» **What you are asked to do**: Transcribe the entries below exactly.

Records from a data collection:
*** Begin section ***

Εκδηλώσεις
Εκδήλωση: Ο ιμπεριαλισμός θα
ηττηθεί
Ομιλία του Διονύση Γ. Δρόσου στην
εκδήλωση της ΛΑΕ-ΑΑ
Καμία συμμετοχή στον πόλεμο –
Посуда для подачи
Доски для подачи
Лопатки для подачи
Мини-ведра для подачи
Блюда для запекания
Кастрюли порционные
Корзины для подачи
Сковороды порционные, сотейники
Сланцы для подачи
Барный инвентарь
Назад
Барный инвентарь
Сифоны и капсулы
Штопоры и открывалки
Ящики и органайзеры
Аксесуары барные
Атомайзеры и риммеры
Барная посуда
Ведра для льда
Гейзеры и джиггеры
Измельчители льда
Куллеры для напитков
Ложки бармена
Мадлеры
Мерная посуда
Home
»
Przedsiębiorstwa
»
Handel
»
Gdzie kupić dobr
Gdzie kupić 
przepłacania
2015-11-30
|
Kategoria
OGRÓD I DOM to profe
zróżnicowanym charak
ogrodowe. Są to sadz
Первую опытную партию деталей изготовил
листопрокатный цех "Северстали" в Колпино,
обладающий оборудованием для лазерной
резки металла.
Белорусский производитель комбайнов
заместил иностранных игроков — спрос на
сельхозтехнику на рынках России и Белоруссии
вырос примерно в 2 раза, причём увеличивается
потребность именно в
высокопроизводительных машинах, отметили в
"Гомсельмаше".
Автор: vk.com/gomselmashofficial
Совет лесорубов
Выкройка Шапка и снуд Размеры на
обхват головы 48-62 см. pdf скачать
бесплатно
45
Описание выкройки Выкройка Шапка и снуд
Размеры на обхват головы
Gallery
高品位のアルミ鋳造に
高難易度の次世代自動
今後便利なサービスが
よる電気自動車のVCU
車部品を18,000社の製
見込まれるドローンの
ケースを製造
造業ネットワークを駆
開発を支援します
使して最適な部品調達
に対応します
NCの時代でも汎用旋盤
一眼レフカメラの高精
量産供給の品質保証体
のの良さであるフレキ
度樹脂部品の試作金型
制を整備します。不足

*** End section ***

» **Reply**:
Εκδηλώσεις
Εκδήλωση: Ο ιμπεριαλισμός θα
ηττηθεί
Ομιλία του Διονύση Γ. Δρόσου στην
εκδήλωση της ΛΑΕ-ΑΑ
Καμία συμμετοχή στον πόλεμο –
Посуда для подачи
Доски для подачи
Лопатки для подачи
Мини-ведра для подачи
Блюда для запекания
Кастрюли порционные
Корзины для подачи
Сковороды порционные, сотейники
Сланцы для подачи
Барный инвентарь
Назад
Барный инвентарь
Сифоны и капсулы
Штопоры и открывалки
Ящики и органайзеры
Аксесуары барные
Атомайзеры и риммеры
Барная посуда
Ведра для льда
Гейзеры и джиггеры
Измельчители льда
Куллеры для напитков
Ложки бармена
Мадлеры
Мерная посуда
Home
»
Przedsiębiorstwa
»
Handel
»
Gdzie kupić dobr
Gdzie kupić 
przepłacania
2015-11-30
|
Kategoria
OGRÓD I DOM to profe
zróżnicowanym charak
ogrodowe. Są to sadz
Первую опытную партию деталей изготовил
листопрокатный цех "Северстали" в Колпино,
обладающий оборудованием для лазерной
резки металла.
Белорусский производитель комбайнов
заместил иностранных игроков — спрос на
сельхозтехнику на рынках России и Белоруссии
вырос примерно в 2 раза, причём увеличивается
потребность именно в
высокопроизводительных машинах, отметили в
"Гомсельмаше".
Автор: vk.com/gomselmashofficial
Совет лесорубов
Выкройка Шапка и снуд Размеры на
обхват головы 48-62 см. pdf скачать
бесплатно
45
Описание выкройки Выкройка Шапка и снуд
Размеры на обхват головы
Gallery
高品位のアルミ鋳造に
高難易度の次世代自動
今後便利なサービスが
よる電気自動車のVCU
車部品を18,000社の製
見込まれるドローンの
ケースを製造
造業ネットワークを駆
開発を支援します
使して最適な部品調達
に対応します
NCの時代でも汎用旋盤
一眼レフカメラの高精
量産供給の品質保証体
のの良さであるフレキ
度樹脂部品の試作金型
制を整備します。不足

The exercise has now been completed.